Presidencialismo de coalizão em crise?
O sistema de governo no Brasil é conhecido como presidencialismo de coalizão. Este se baseia na formação de uma base de governo com vários partidos que controlam ministérios, cargos e verbas em troca de apoio ao governo no legislativo. Portanto, trata-se de um modelo híbrido.
Há duas eleições que devem ser vencidas pela coalizão que apresenta um projeto hegemônico para a sociedade: as eleições para o executivo e as eleições para o legislativo. A partir do resultado das eleições legislativas pode-se traçar a força do governo, que ganhou as eleições para o executivo, para apresentar sua agenda política e controlar a pauta de votação.
Se a coalizão de governo conseguir uma sólida maioria qualificada de 308 votos na Câmara dos Deputados (três quintos dos 513 membros) e 49 votos no Senado Federal (três quintos dos 81 membros) pode apresentar propostas de emenda à constituição (PECs). Não tendo este quórum, normalmente uma coalizão de governo deve formar uma sólida maioria absoluta de 257 votos na Câmara dos Deputados e 41 votos no Senado Federal para governar o país, o que permite aprovar tanto leis ordinárias como, principalmente, leis complementares.
Uma coalizão de governo pode estar em minoria, em uma das casas do Congresso Nacional ou em ambas, e assim depender de votos de bancadas independentes ou da oposição para conseguir aprovar leis complementares que exigem a maioria absoluta nas duas casas do Congresso Nacional. Neste caso, se o governo controla a pauta de votação e não consegue os votos necessários para aprovação de alguma matéria que exija a maioria absoluta, fica caracterizado que houve derrota do governo.
Finalmente, uma coalizão de governo que ganhou as eleições para o executivo pode sofrer uma derrota nas eleições legislativas e o governo ficar em minoria. Neste caso, o controle da presidência da Câmara dos Deputados é uma questão chave. A formação de uma coalizão, contrária aos interesses do executivo, pode eleger um presidente da Câmara dos Deputados que apresente uma agenda política autônoma e defina a pauta de votação. Trata-se de um governo de coabitação. O executivo administra o governo com os ministros, mas o legislativo define as pautas de votação. Há, portanto, um conflito de interesses entre o executivo e o legislativo. As pautas de votação seguem o interesse da coalizão que é maioria absoluta no legislativo e não o que seria de interesse da coalizão que controla o executivo.

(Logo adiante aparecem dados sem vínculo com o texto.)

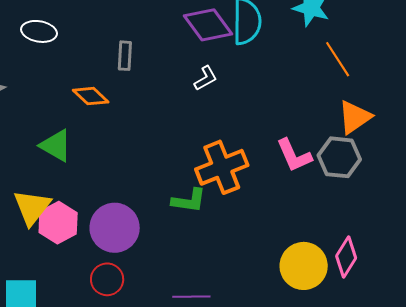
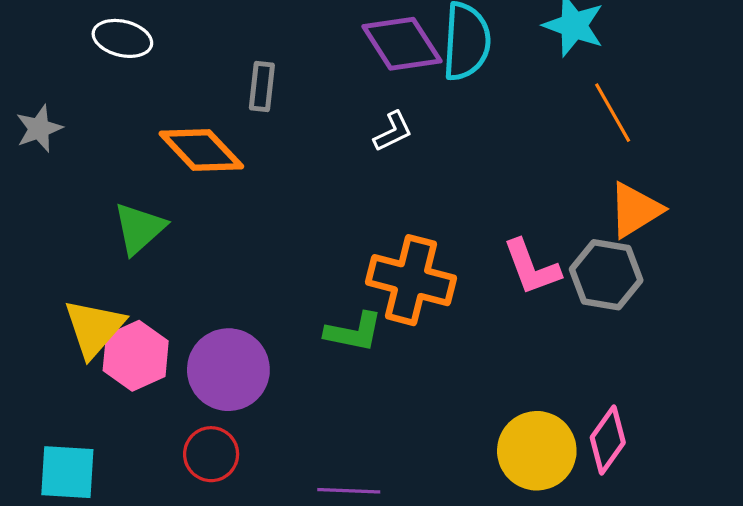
orange diamond: (91, 96) -> (201, 150), size x1.4
green triangle: (56, 146) -> (139, 228), turned 45
orange cross: (222, 167) -> (411, 280), turned 33

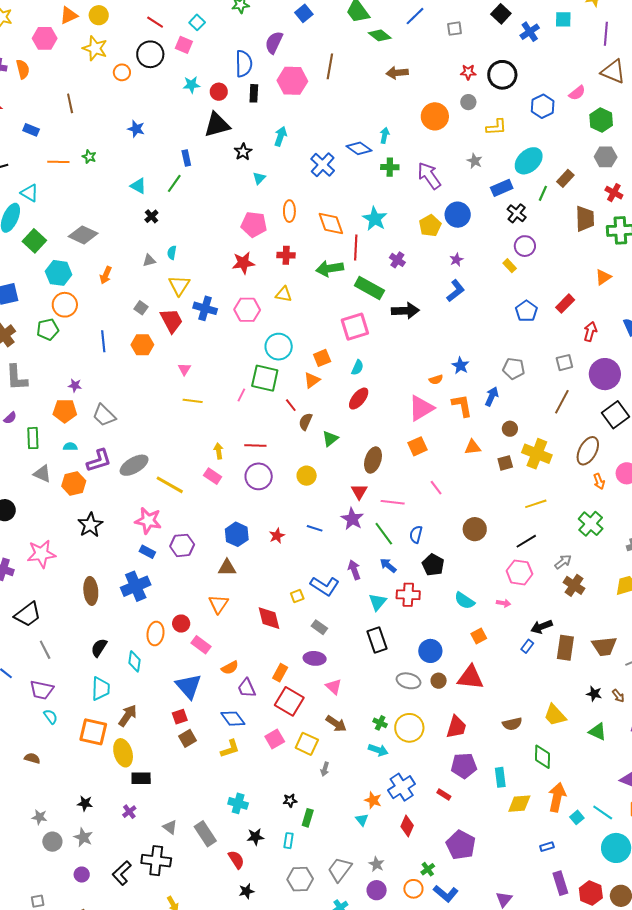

Governo de coabitação ocorre normalmente quando há sistema misto de governo (eleição direta para presidente como chefe de estado e formação de maioria absoluta para primeiro-ministro como chefe de governo). Uma coalizão de centro-esquerda apoia o presidente e uma coalizão de centro-direita apoia o primeiro-ministro ou vice-versa. No caso brasileiro, por analogia ao sistema analisado pelo cientista político francês Maurice Duverger (1917-2014), embora com algumas ressalvas, pois não há primeiro-ministro ou possibilidade de convocação de eleições para superar os impasses políticos, o país pode estar diante de uma diarquia de poder (a presidente que controla o executivo versus o presidente da câmara dos deputados que controla a agenda política e a pauta de votação no legislativo) pelos próximos dois anos ou, em caso de uma crise de coabitação (confronto aberto entre os poderes), pode estar diante de uma grave crise política a partir dos desdobramentos das manifestações de março.
Luiz Roberto Da Costa Júnior, 46 anos, é mestre em ciência política (IFCH/Unicamp) com dissertação de mestrado sobre sistema de governo.